Why Young People Need Mentors

Kate Hadley, Director of Mentoring

Yoda and Luke Skywalker. Dumbledore and Harry Potter. Socrates and Plato. We’re all familiar with famous mentors and their protégés, both real and fictional. But what does mentoring look like for an everyday teenager?
 

Mentoring is crucial to helping middle and high school students learn about themselves, grow in confidence, and strive for character growth. Many schools offer group advising, but the best mentoring program is one that focuses on an individual, highly personalized experience with each student. It gives a young person the opportunity to converse about her life one-on-one with someone she trusts. It’s a way for her to reflect on her own growth with the guidance of someone with a little more wisdom and life experience. Mentors discuss what’s happening in a teenager’s life and ways she can grow and improve. 

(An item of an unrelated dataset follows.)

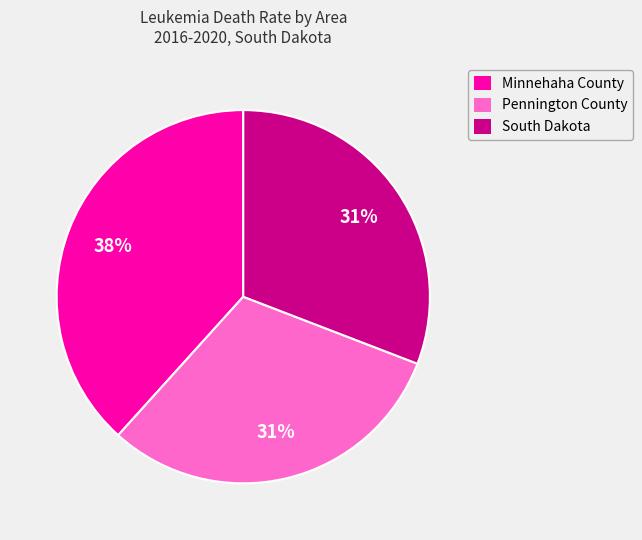

How many slices are in this pie chart?

3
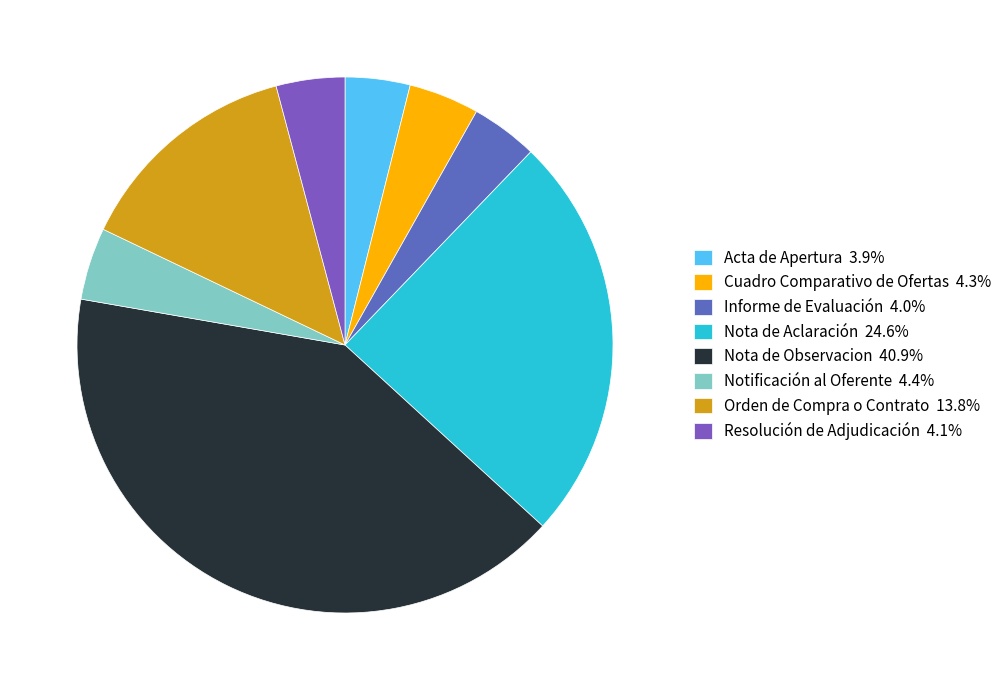

How many segments does this pie chart have?

8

In-school mentoring should rest on a few core principles. First, it should aim to help students grow in self-knowledge and encourage them to embrace both their strengths and struggles. By constantly working on themselves, they are equipped to serve others and make the world around them a better place.
 
Second, all of us—young or old—need figures in our lives to keep us accountable and guide us as we work towards our full potential. Mentoring helps you learn that you will always need people in your life to mentor you, in every different facet of your life. And to not be afraid to go for help. Even as you grow into an adult, you have mentors who help you financially, you have mentors who help you spiritually, you have mentors who help you learn how to parent. This is a concept that’s an underlying principle of our mentoring program.”
 
Deep trust and respect should be at the heart of each student-mentor relationship. Students appreciate when mentors not only give advice and insight, but also take the time to thoughtfully listen to what their mentees have to say. A good mentor cares about not only a teen’s academic growth, but also about her social, physical, and character development—she is known and valued as a whole person.

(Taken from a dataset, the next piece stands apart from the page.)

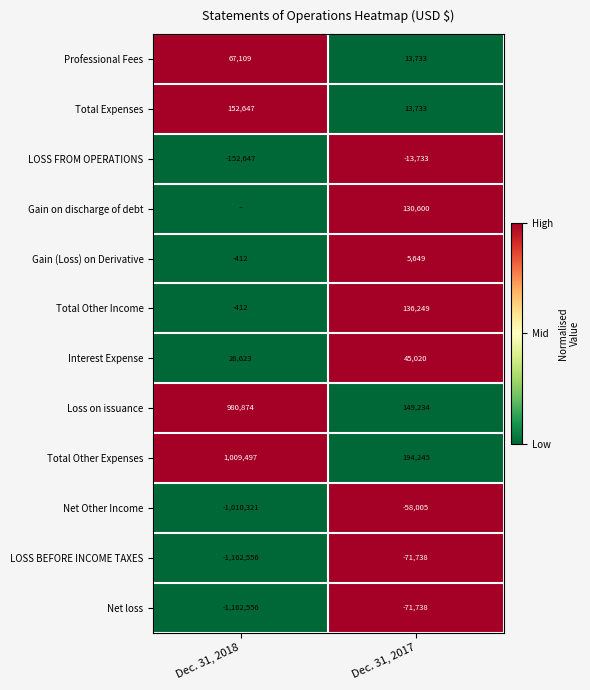

Count the number of data series in this chart.

12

Parents also have an important part to play in the mentoring process. Ideally, the mentor should serve as an essential link between parents and school. Students can discuss with their parents the goals they have developed with their mentor. Parents and mentors should be in contact throughout the year. With this unity between the parents and the mentor, young people have a tremendous advantage as they navigate through adolescence and young adulthood.
 


Kate Hadley is the mother of ten children, four of whom are Oakcrest graduates–Elizabeth (‘98), Cecilia (‘99), Claire (‘02), and Meghan (‘06). She holds a B.A. in Economics from Notre Dame of Maryland University, and has a deep connection to Oakcrest as a parent and staff member. Mrs. Hadley has served as Oakcrest's Director of Student Mentoring Program for 13 years. She was also Director of the Parent Support Program for many years, organizing speakers, giving parent education talks, and supporting the parents in their role as primary educators. She has trained as a Moderator and runs Family Enrichment classes (IFFD).